** What is needed **
Filtering the records below, copy only those lines that include the word "left".

Web document revisions
----

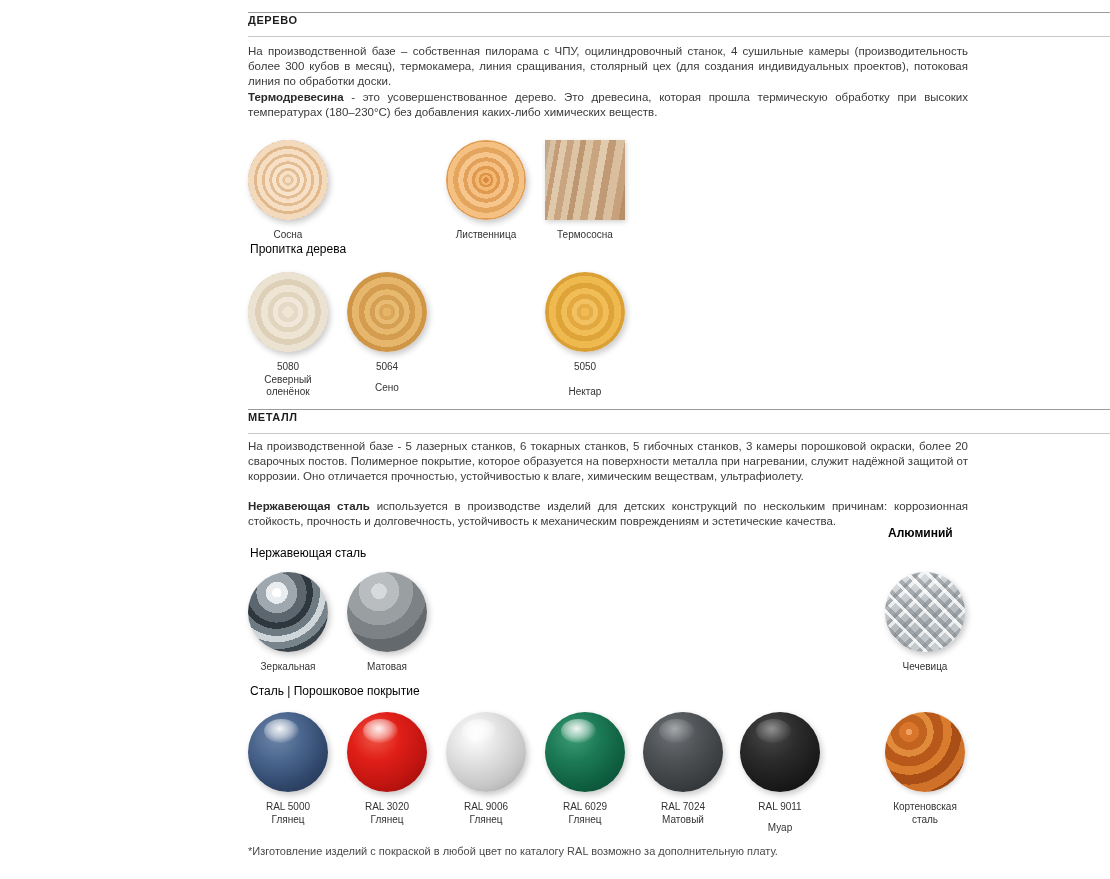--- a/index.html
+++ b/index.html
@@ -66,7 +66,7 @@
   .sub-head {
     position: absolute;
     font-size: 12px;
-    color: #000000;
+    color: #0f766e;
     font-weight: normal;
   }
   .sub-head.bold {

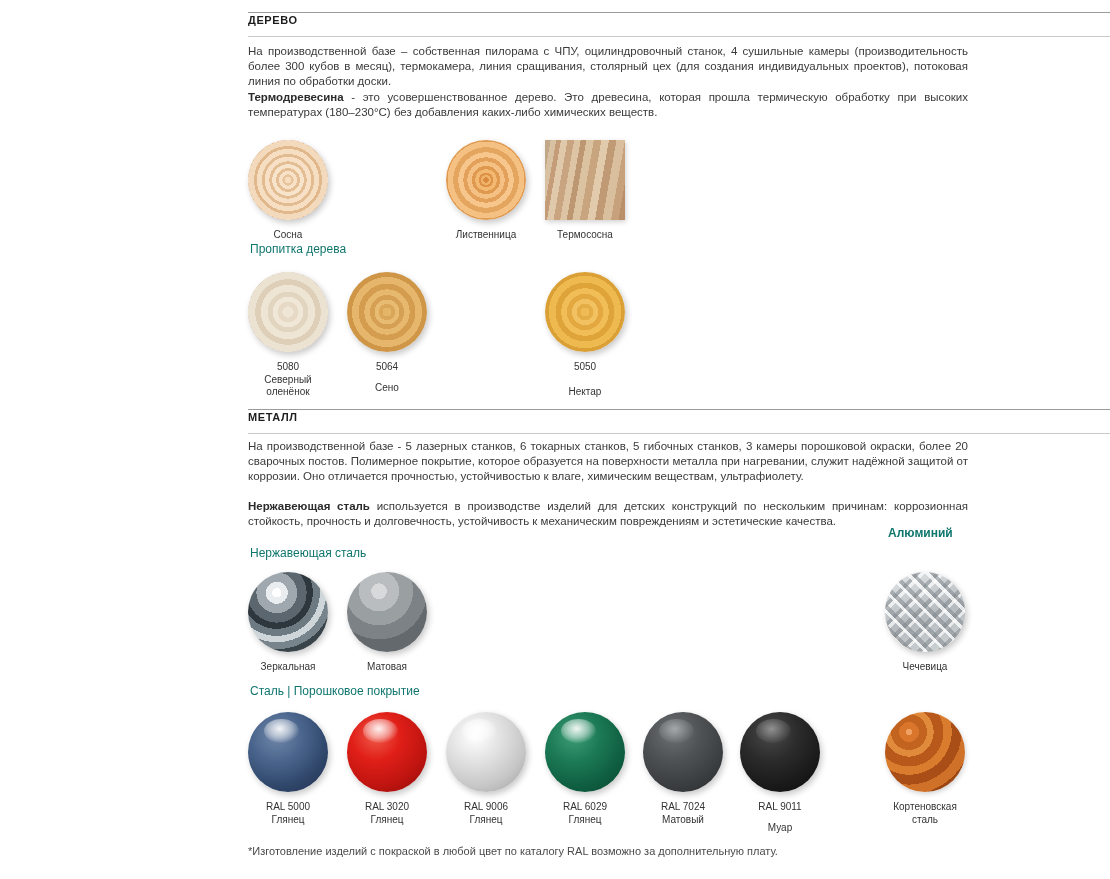--- a/index.html
+++ b/index.html
@@ -312,7 +312,7 @@
   <div class="swatch" style="left: 740px; top: 712px;">
     <div class="disc gloss p-9011"></div>
     <div class="caption">RAL 9011</div>
-    <div class="caption" style="margin-top:8px">Муар</div>
+    <div class="caption" style="margin-top:16px">Муар</div>
   </div>
   <div class="swatch" style="left: 885px; top: 712px;">
     <div class="disc p-corten"></div>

----

** Response to this task **
   <div class="swatch" style="left: 740px; top: 712px;">
   <div class="swatch" style="left: 885px; top: 712px;">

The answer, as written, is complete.